**Texte source**

►

Ma définition de la « Mission Humanitaire », est née lors de la rencontre d’un couple partant chaque année en Afrique. Leur mission est de livrer des colis à un village. Leur équipement se compose d’un véhicule tout terrain surmonté d’une tente de toit….
En conséquence, notre mission est semblable, à la différence près, que nous restons en Europe de l’Ouest, notre véhicule est très confortable, et, que nous dormirons à l’hôtel et dans un gîte.
La ville de Saint-Maximin, dans le département de l’Oise, est jumelée avec la ville de Figueiró dos Vinhos au Portugal. En Juin 2017, un incendie d’une grande ampleur et d’une force inimaginable ravage les forets aux alentours de la commune. Habitués aux feux de forêts, la caserne de pompiers est conséquente ; les hommes professionnels et bénévoles sont organisés et entraînés. Mais cette année, un élément perturbateur vient s’ajouter, et rend impossible la maîtrise du feu. Un vent violent et continu accélère l’avancée des flammes. Des flammèches se détachent du faîte des arbres et sont transportées dans les airs, créant des départs de feu à deux cents ou trois cents mètres plus loin.
Le feu s’approche rapidement des hameaux de Figueiró. Certaines familles sont évacuées, laissant les animaux et leurs biens. D’autres préfèrent rester et sauver leurs maisons. Elles s’organisent, les hommes préparent les tuyaux d’arrosage tandis que les femmes, les enfants et personnes âgées aménagent les caves. Manuel, saint-maximinois l’hiver, a mis à l’abri ses parents et sa femme Zumira dans la cave de la maison en pierres. Au jet d’eau, il a sauvé « sa maison ». Le feu s’est arrêté à cinq ou six mètres de celle-ci. Il nous a dit « si j’étais resté à St Maximin à ce moment-là, je n’aurais plus de maison ».
Le soir suivant, le feu est au pied du bourg de Figueiró. Antonio, pompier bénévole, a laissé sa femme dans l’appartement avec la consigne de tout fermer. Enfermée dans sa chambre, Anna sent la température monter et devenir difficilement soutenable. Les crépitements du feu à l’extérieur sont audibles. Sa peur est indéfinissable. Le matin, après une nuit blanche, elle se décide à sortir de sa chambre, et pénètre dans le séjour. La fumée, sale, irrespirable est entrée par le conduit de la cheminée et par les grilles d’aération. Elle ne voit pas l’extrémité de la pièce. Tout est imprégné par cette odeur inqualifiable et suffocante. Le feu a été stoppé à une dizaine de mètres du petit immeuble.
Tous nous ont dit, le plus impressionnant, c’est cette fumée épaisse, tenace, irrespirable qui s’infiltre partout dans les maisons. C’est aussi la chaleur intenable accompagnée de crépitements inquiétants. Tous nous ont dit qu’ils n’avaient jamais eu aussi peur.

◄

**Consignes de travail**
A - Restituez tel quel le passage du récit de l'incendie de Figueiró qui commence aux mots « La ville de Saint-Maximin, dans » et s'achève après les mots « mètres plus loin. ».
B - Prolongez le récit de l'incendie de Figueiró au-delà de sa dernière phrase.
Les données ne sont d'aucune utilité ici.

**Données brutes**

►

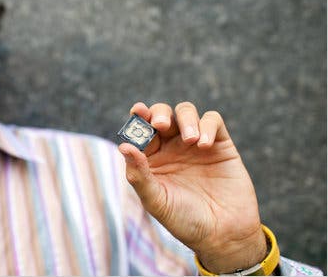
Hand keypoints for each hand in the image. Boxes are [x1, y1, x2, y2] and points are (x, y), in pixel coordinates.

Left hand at [119, 102, 266, 273]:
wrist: (222, 235)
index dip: (138, 117)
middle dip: (159, 113)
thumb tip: (124, 147)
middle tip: (160, 124)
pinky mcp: (220, 145)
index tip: (137, 110)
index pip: (141, 130)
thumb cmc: (184, 220)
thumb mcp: (156, 201)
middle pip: (162, 115)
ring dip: (185, 118)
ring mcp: (196, 144)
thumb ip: (138, 175)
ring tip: (190, 140)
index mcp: (152, 158)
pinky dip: (207, 125)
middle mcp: (172, 147)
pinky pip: (213, 121)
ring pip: (186, 113)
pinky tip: (204, 145)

◄

**Réponses par consigne**
A -
La ville de Saint-Maximin, dans le département de l’Oise, est jumelée avec la ville de Figueiró dos Vinhos au Portugal. En Juin 2017, un incendie d’une grande ampleur et d’une force inimaginable ravage les forets aux alentours de la commune. Habitués aux feux de forêts, la caserne de pompiers est conséquente ; les hommes professionnels et bénévoles sont organisés et entraînés. Mais cette année, un élément perturbateur vient s’ajouter, et rend impossible la maîtrise du feu. Un vent violent et continu accélère l’avancée des flammes. Des flammèches se détachent du faîte des arbres et sont transportées dans les airs, créant des départs de feu à deux cents ou trois cents mètres plus loin.

B -
Mais la catastrophe n’est pas là. Elle se situe sur la route. Dimanche 18 juin, des habitants rentrent d’une journée passée au bord de la mer ou d’un lac. Sur la route, à quelques kilomètres du centre-ville, ils sont pris dans cette fumée opaque, gris sale et chargée de particules. Elle est si épaisse, qu’ils ne voient plus la route. Un mur. Prudents, ils s’arrêtent. C’est l’accident, les voitures suivantes s’encastrent. Les flammes ne sont pas encore là. C’est la chaleur qui est la cause des décès. Cette chaleur estimée entre 800° et 900° (certaines pièces métalliques des voitures ont fondu) a causé la mort des personnes. Sortis de leur voiture, ils n’ont fait que quelques pas, et se sont effondrés comme « irradiés »…………
Ce sont des familles avec enfants, 64 personnes dont 17 habitants de Figueiró qui ont péri sur la route.
Informée, la municipalité de Saint-Maximin s’organise pour leur venir en aide. Ne connaissant pas avec précision les conséquences de la catastrophe, la pensée va vers les enfants. Deux actions sont menées en parallèle : une collecte financière et une collecte de vêtements.
La municipalité de Figueiró a reporté la venue d’une délégation saint-maximinoise.
Les derniers jours de juillet 2017, une délégation composée de 4 personnes se prépare : Gisèle 1ère adjointe au Maire, Daniel conseiller municipal accompagné de sa femme Marie-France, et moi-même. Missionnés par le Monsieur Maire de Saint-Maximin, nous devons remettre un chèque de 6400€ à Monsieur le Maire de Figueiró et les cartons de vêtements collectés.
Il est prévu la tenue d’un stand de produits français à l’occasion du FISHTRAIL« Festival Internacional de Pesta Lùdica ». Ces produits fournis par le Comité de Jumelage sont aussi dans le véhicule.
Au dernier moment, c’est-à-dire la vieille du départ, le Maire de Saint-Maximin téléphone à Gisèle pour l’informer de la venue du Président de la République du Portugal à Figueiró pendant notre séjour. Il lui conseille de prendre son écharpe tricolore.
Le 2 août 2017 à 9H30, c’est dans cet esprit que nous partons. La route est longue, 1680Kms. Deux chauffeurs seulement et les sexagénaires que nous sommes, sont obligés de s’arrêter à mi-chemin (Bayonne).
Repartis le lendemain à 7H20, nous arrivons le 3 août 2017 à l’heure souhaitée (avant 18H), mais en avance d’1heure (décalage horaire).
A partir de ce moment, nous ne gérons plus rien du tout. Tony, à la fois guide et accompagnant gère notre emploi du temps, en relation avec le Maire et les Adjoints de Figueiró. Les quatre saint-maximinois, ponctuels et un peu rigoureux font connaissance avec les heures portugaises, c’est-à-dire à plus un quart d’heure, parfois plus une demi-heure, quand il n’y a pas de changement de programme.
A 18H30, Tony nous embarque sur les « chapeaux de roue », pour aller chercher la délégation de Perkata (Hongrie) logée à 20 Kms. Ensemble, nous buvons deux ou trois gorgées d’un verre de bière, et, rapidement nous regagnons la mairie de Figueiró dos Vinhos.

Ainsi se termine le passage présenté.